In a later letter, Munoz reaffirmed his support for his employees; their work just got much more difficult. And the apology would have resonated better if it had come out before United shares lost close to $1 billion in value intraday (shares closed down 1.1%, a loss of about $250 million). The incident is not all that surprising; rather it seems like a sign of the times.

Yesterday, we talked about the Wells Fargo report on its fake accounts scandal; which included $75 million in clawbacks from 2 key executives who were earlier fired. The chairman of the board was also making the media rounds trying to persuade skeptical newscasters that having Stumpf retain 3/4 of the pay he’d earned when the abuses were underway was adequate.

The New York Times depicted the report as “scathing”. In fact, it is a carefully crafted document to dump all responsibility on Stumpf and Toldstedt, both of whom clearly are culpable, and shield the board and the new CEO. Anyone who knows much about banking will see clear footprints that the board ignored basic risk management failures and poor governance structures.
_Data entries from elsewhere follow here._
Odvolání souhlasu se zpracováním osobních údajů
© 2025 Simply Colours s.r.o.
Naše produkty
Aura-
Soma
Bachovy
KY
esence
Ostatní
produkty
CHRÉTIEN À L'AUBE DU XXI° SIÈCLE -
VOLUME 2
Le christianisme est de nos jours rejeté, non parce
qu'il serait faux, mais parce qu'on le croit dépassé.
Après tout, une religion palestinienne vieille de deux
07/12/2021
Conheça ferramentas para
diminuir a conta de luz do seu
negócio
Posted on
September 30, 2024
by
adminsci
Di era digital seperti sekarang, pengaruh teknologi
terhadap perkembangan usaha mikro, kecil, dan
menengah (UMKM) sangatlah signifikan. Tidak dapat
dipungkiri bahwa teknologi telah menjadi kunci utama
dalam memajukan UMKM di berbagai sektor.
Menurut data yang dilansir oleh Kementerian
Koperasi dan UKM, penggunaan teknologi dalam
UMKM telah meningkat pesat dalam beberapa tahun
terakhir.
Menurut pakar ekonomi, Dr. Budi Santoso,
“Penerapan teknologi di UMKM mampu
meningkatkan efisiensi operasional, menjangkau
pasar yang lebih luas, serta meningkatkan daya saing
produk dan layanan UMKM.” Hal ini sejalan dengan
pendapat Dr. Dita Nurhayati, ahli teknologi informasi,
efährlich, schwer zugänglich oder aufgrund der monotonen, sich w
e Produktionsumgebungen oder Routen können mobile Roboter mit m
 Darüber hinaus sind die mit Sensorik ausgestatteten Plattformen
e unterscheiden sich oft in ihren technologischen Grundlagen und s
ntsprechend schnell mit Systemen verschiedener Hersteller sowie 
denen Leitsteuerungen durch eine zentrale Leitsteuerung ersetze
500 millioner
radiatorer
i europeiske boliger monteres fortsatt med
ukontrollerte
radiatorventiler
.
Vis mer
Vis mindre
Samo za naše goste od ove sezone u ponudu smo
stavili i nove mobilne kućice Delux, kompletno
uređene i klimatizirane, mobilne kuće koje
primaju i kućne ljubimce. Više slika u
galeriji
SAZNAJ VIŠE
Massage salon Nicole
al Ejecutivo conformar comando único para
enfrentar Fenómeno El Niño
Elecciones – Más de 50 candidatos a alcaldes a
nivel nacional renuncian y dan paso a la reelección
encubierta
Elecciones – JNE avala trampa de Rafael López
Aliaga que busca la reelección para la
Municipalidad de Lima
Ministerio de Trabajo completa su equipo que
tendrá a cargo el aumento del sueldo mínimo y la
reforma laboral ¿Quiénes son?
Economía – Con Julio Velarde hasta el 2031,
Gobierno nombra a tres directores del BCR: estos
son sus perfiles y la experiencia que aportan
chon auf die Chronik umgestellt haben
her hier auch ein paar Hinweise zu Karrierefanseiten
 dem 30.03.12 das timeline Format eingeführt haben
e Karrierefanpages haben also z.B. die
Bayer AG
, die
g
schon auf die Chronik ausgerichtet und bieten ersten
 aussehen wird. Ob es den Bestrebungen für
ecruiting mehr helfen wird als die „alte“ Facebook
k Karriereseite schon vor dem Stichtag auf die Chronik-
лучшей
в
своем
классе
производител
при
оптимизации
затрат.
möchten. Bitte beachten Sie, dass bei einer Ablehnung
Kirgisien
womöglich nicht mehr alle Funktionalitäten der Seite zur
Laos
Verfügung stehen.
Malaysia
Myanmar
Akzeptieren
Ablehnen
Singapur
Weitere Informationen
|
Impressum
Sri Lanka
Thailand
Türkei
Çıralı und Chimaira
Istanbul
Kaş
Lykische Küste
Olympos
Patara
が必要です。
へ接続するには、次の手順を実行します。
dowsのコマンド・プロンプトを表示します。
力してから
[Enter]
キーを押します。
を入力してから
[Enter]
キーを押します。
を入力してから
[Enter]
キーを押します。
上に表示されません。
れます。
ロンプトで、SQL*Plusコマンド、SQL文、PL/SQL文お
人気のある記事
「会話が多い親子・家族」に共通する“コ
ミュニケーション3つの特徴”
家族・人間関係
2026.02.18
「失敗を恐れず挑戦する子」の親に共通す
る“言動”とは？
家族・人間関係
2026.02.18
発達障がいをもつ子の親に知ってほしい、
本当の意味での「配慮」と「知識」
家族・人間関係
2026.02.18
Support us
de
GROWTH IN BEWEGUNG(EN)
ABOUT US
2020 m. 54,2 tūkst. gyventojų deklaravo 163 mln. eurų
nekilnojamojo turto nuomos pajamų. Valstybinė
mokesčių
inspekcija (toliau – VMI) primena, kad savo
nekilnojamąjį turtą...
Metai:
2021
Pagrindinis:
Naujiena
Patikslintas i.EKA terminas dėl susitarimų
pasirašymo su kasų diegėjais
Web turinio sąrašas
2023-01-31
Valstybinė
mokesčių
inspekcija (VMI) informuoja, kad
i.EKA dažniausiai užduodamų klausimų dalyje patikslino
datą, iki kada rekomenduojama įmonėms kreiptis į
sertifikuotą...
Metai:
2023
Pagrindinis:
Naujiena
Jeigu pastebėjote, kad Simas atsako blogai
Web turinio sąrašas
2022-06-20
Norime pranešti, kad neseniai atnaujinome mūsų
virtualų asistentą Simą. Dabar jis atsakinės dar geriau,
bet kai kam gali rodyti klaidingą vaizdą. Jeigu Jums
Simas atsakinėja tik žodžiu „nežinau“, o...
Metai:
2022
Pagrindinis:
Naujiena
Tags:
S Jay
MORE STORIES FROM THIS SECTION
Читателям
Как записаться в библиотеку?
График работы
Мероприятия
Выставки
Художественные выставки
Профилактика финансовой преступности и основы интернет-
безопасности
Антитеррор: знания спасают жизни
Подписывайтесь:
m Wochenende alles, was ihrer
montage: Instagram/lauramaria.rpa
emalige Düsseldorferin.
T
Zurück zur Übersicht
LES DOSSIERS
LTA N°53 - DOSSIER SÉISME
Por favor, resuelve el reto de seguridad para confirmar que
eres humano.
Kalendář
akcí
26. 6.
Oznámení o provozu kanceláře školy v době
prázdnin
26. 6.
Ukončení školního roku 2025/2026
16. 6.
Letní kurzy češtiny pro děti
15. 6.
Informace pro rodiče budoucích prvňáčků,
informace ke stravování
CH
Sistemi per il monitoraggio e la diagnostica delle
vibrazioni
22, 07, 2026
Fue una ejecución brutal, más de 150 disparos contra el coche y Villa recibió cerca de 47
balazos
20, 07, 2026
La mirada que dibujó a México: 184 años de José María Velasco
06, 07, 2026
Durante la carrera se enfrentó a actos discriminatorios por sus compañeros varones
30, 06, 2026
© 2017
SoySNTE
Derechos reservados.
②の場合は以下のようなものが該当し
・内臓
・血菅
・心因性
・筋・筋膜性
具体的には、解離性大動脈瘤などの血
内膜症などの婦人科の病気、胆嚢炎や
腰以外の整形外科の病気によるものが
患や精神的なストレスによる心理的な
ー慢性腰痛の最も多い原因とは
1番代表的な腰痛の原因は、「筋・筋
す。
The report describes the glaring risk management failures. But the report tries to normalize them as being unfortunate features of how Wells did business that worked out badly rather than glaringly obvious control failures where not only top executives but ultimately the Board is responsible.

Even worse, the report proves the board’s negligence by indicating it had noticed a major deficiency, that control functions were reporting to unit/profit center managers like Tolstedt, in 2013, yet was leisurely about addressing it. Keep in mind that is the same kind of deficient structure that led to the JP Morgan London Whale scandal.

It is a basic risk management failure to have control staff report to profit center managers.

The fact that the total hard dollar customer losses were small despite the brazenness and scale of the fraud was the big reason the former CEO thought he could brazen this out. And given that sanctimonious Wells had taken vastly more from customers via foreclosure abuses, this lackadaisical effort might have otherwise seemed reasonable.

After all, the traditional check on this kind of nickel and dime grifting, class action lawsuits, have become almost as rare as the dodo bird thanks to the successful efforts of Corporate America to cut them back.

Several prosecutors are supposedly still considering further action but don’t expect much. Whistle-blower retaliation claims and other types of wrongful termination suits could be affected to add up to more serious payouts, and even more important, continued media focus on Wells’ bad conduct. Wells is not out of the woods, but sadly it is more likely to suffer the drip, drip, drip of individual cases than a prosecution or even a nice juicy civil suit against Stumpf or board members derelict in their duties.

And that is the problem – airlines can beat a passenger senseless and drag him like a slab of meat off the plane; banks can lie, steal and cheat – and in an extreme example, someone gets fired, they lose their multi-million dollar bonus, and that is that. Nothing much more. Business as usual.